Nothing in the records below should be altered in the copy, although the pictures must be left out.
*** SUPPLIED MATERIAL Section Begins ***
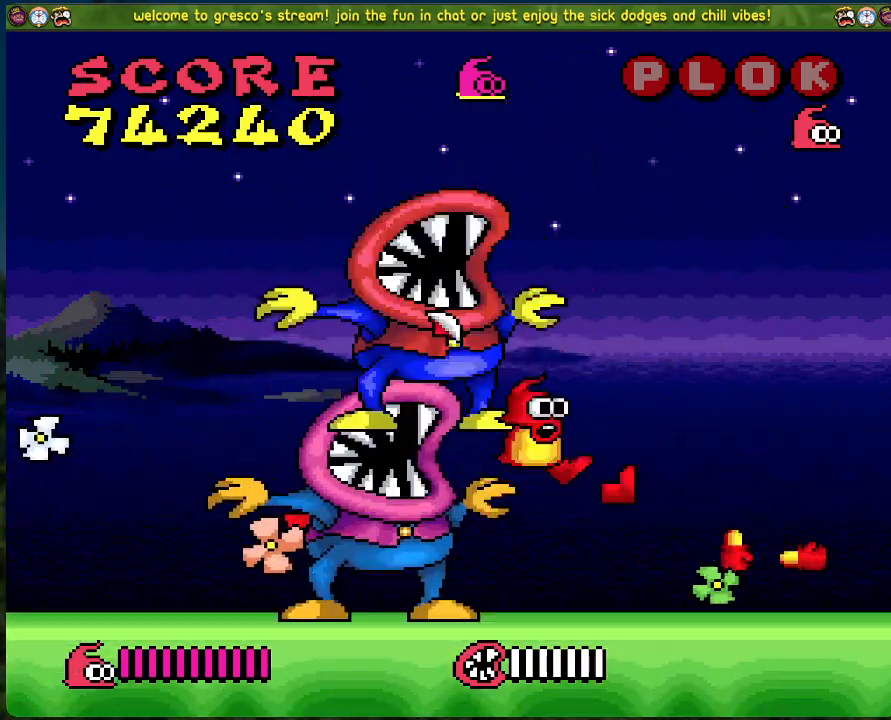
{"buttons": ["X", "DPAD_LEFT"], "left_stick": "center", "events": [[184, "DPAD_RIGHT", "up"], [217, "DPAD_LEFT", "down"], [267, "X", "down"], [334, "DPAD_LEFT", "up"], [351, "X", "up"], [418, "X", "down"], [485, "DPAD_LEFT", "down"]]}
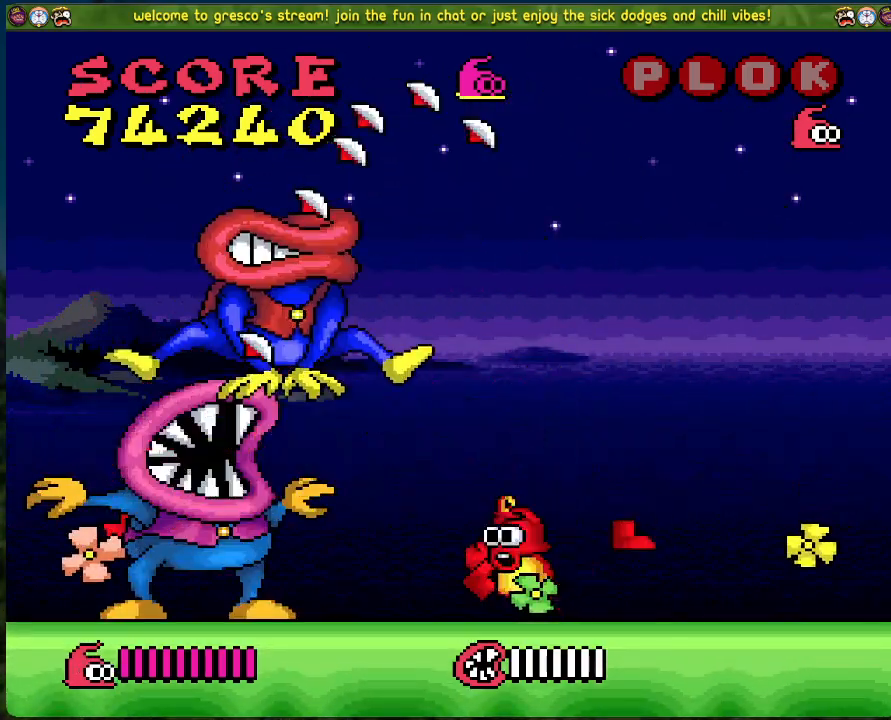
{"buttons": ["X", "DPAD_LEFT"], "left_stick": "center", "events": [[17, "X", "up"], [485, "X", "down"]]}
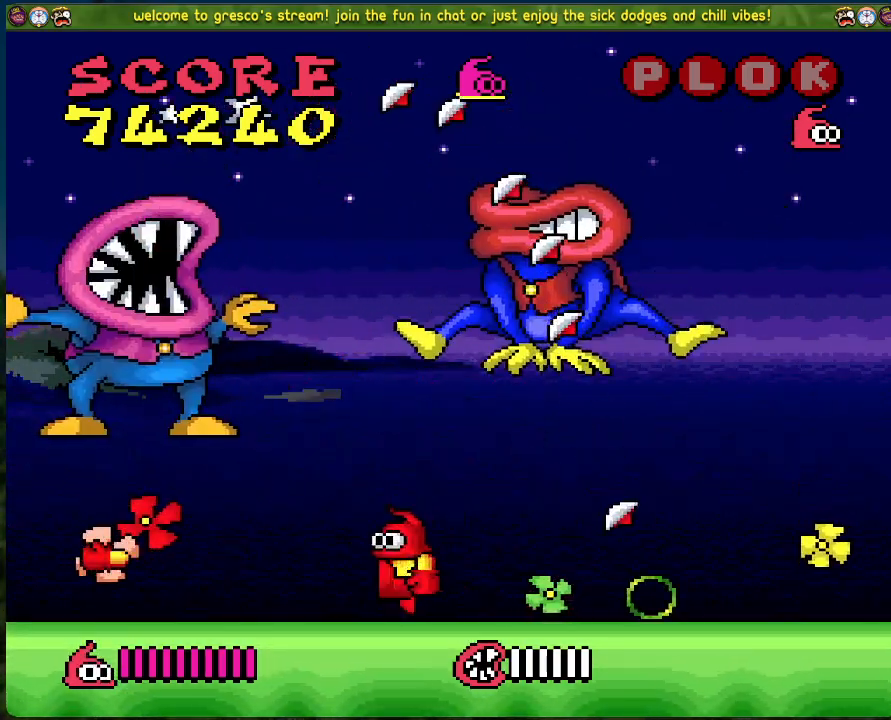
{"buttons": ["DPAD_RIGHT"], "left_stick": "center", "events": [[84, "X", "up"], [134, "X", "down"], [234, "X", "up"], [267, "DPAD_LEFT", "up"], [368, "DPAD_RIGHT", "down"]]}
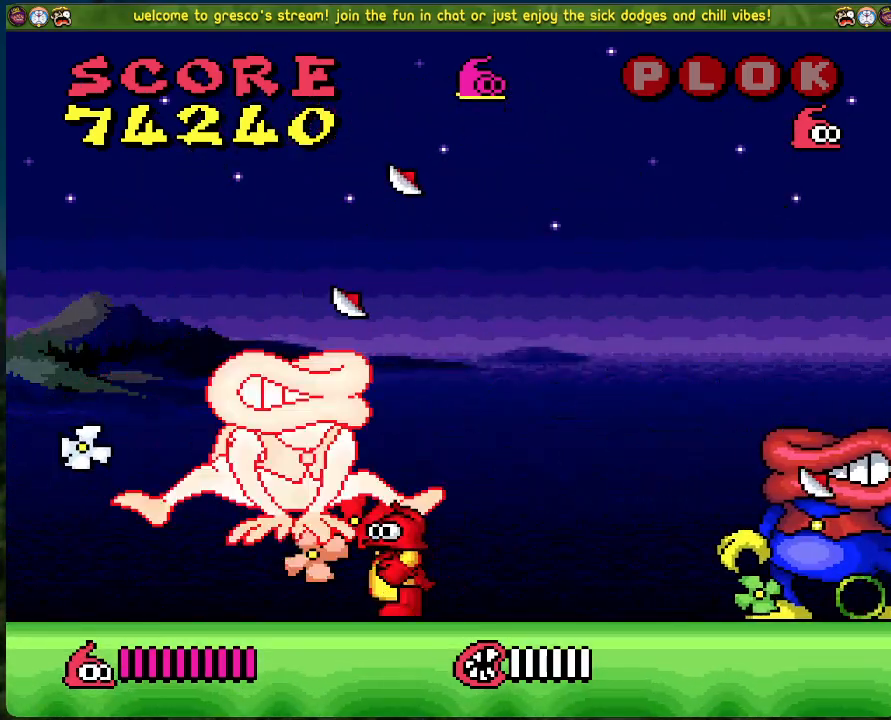
{"buttons": [], "left_stick": "center", "events": [[134, "X", "down"], [151, "DPAD_RIGHT", "up"], [251, "X", "up"], [285, "DPAD_RIGHT", "down"], [301, "X", "down"], [385, "X", "up"], [485, "DPAD_RIGHT", "up"]]}
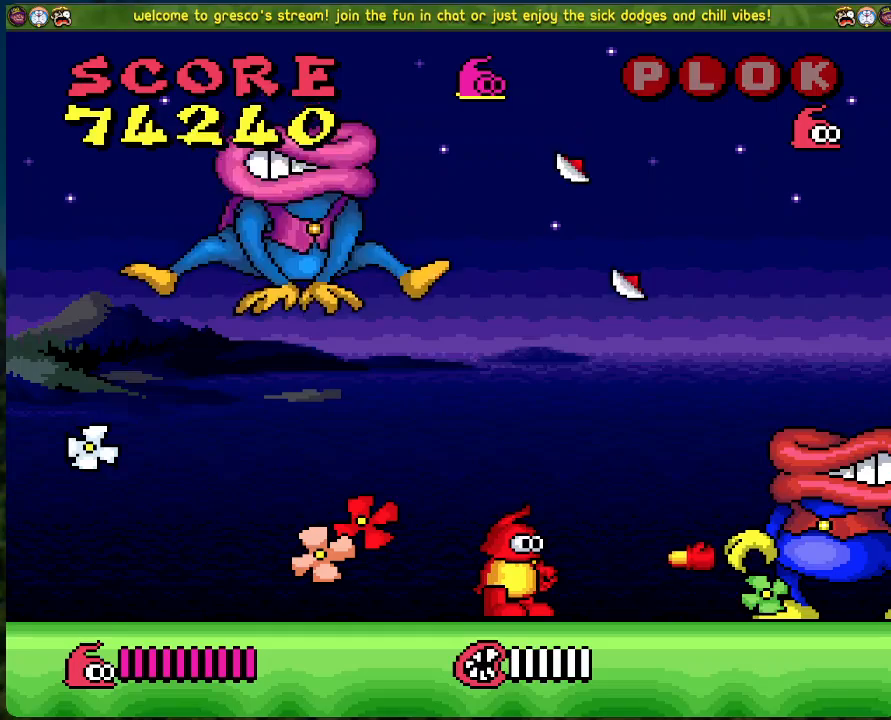
{"buttons": ["DPAD_LEFT"], "left_stick": "center", "events": [[50, "DPAD_LEFT", "down"], [200, "DPAD_LEFT", "up"], [217, "X", "down"], [301, "DPAD_LEFT", "down"], [351, "X", "up"], [401, "X", "down"], [501, "X", "up"]]}
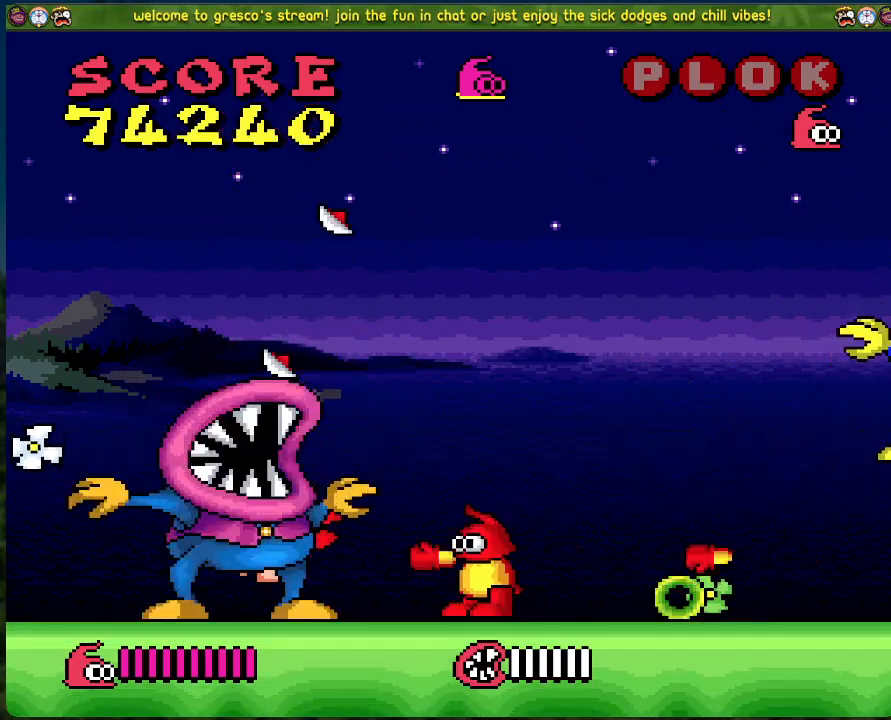
{"buttons": ["DPAD_RIGHT"], "left_stick": "center", "events": [[452, "DPAD_LEFT", "up"], [502, "DPAD_RIGHT", "down"]]}
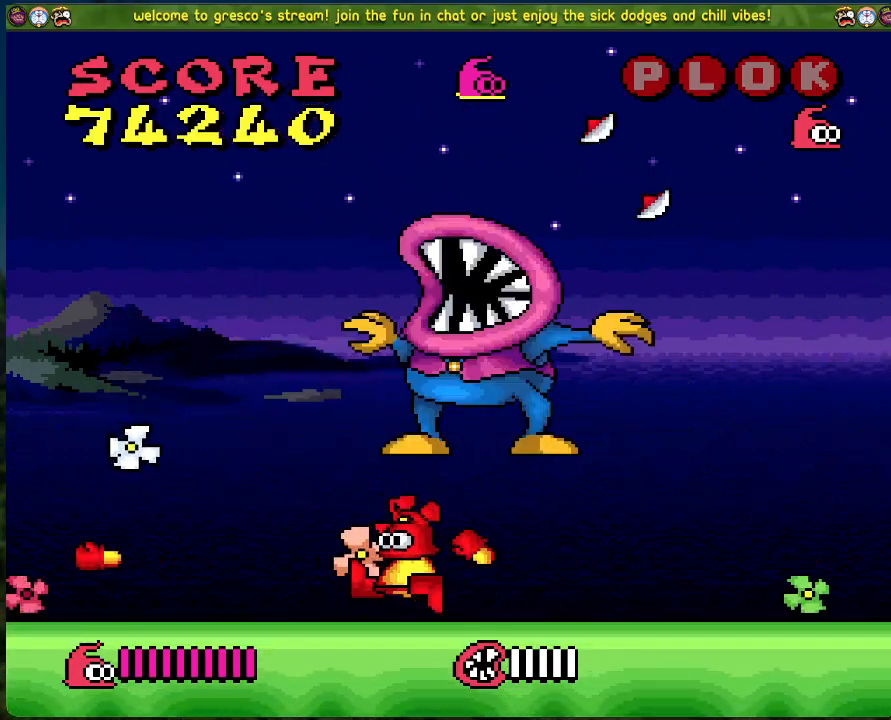
{"buttons": [], "left_stick": "center", "events": [[33, "X", "down"], [83, "DPAD_RIGHT", "up"], [134, "X", "up"], [184, "X", "down"], [267, "X", "up"], [317, "X", "down"], [418, "X", "up"]]}
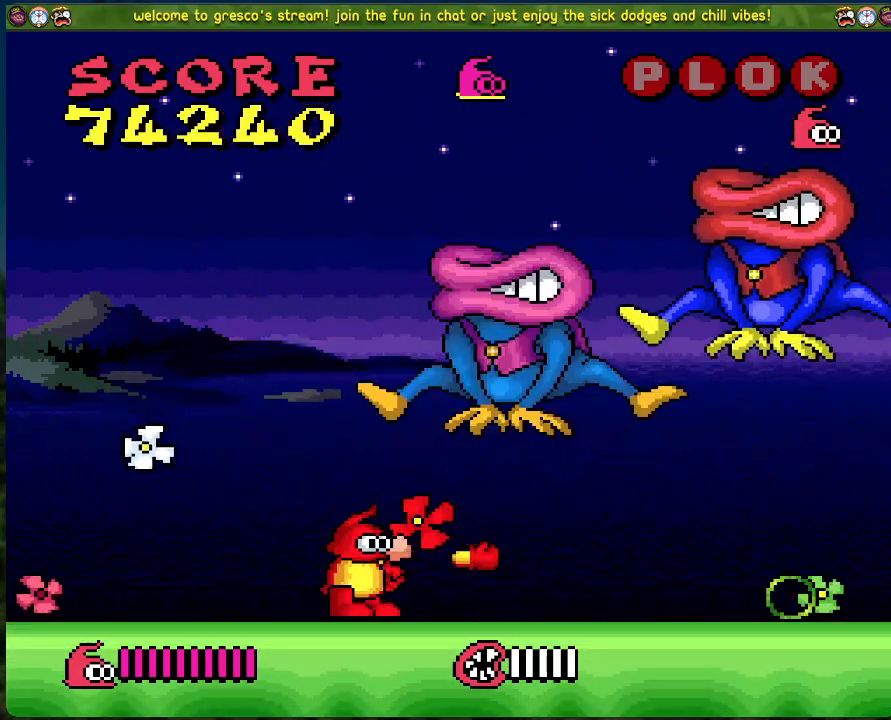
{"buttons": ["DPAD_RIGHT"], "left_stick": "center", "events": [[17, "DPAD_RIGHT", "down"], [17, "X", "down"], [84, "X", "up"]]}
*** SUPPLIED MATERIAL Section Ends ***
REPLY -
{"buttons": ["X", "DPAD_LEFT"], "left_stick": "center", "events": [[184, "DPAD_RIGHT", "up"], [217, "DPAD_LEFT", "down"], [267, "X", "down"], [334, "DPAD_LEFT", "up"], [351, "X", "up"], [418, "X", "down"], [485, "DPAD_LEFT", "down"]]}
{"buttons": ["X", "DPAD_LEFT"], "left_stick": "center", "events": [[17, "X", "up"], [485, "X", "down"]]}
{"buttons": ["DPAD_RIGHT"], "left_stick": "center", "events": [[84, "X", "up"], [134, "X", "down"], [234, "X", "up"], [267, "DPAD_LEFT", "up"], [368, "DPAD_RIGHT", "down"]]}
{"buttons": [], "left_stick": "center", "events": [[134, "X", "down"], [151, "DPAD_RIGHT", "up"], [251, "X", "up"], [285, "DPAD_RIGHT", "down"], [301, "X", "down"], [385, "X", "up"], [485, "DPAD_RIGHT", "up"]]}
{"buttons": ["DPAD_LEFT"], "left_stick": "center", "events": [[50, "DPAD_LEFT", "down"], [200, "DPAD_LEFT", "up"], [217, "X", "down"], [301, "DPAD_LEFT", "down"], [351, "X", "up"], [401, "X", "down"], [501, "X", "up"]]}
{"buttons": ["DPAD_RIGHT"], "left_stick": "center", "events": [[452, "DPAD_LEFT", "up"], [502, "DPAD_RIGHT", "down"]]}
{"buttons": [], "left_stick": "center", "events": [[33, "X", "down"], [83, "DPAD_RIGHT", "up"], [134, "X", "up"], [184, "X", "down"], [267, "X", "up"], [317, "X", "down"], [418, "X", "up"]]}
{"buttons": ["DPAD_RIGHT"], "left_stick": "center", "events": [[17, "DPAD_RIGHT", "down"], [17, "X", "down"], [84, "X", "up"]]}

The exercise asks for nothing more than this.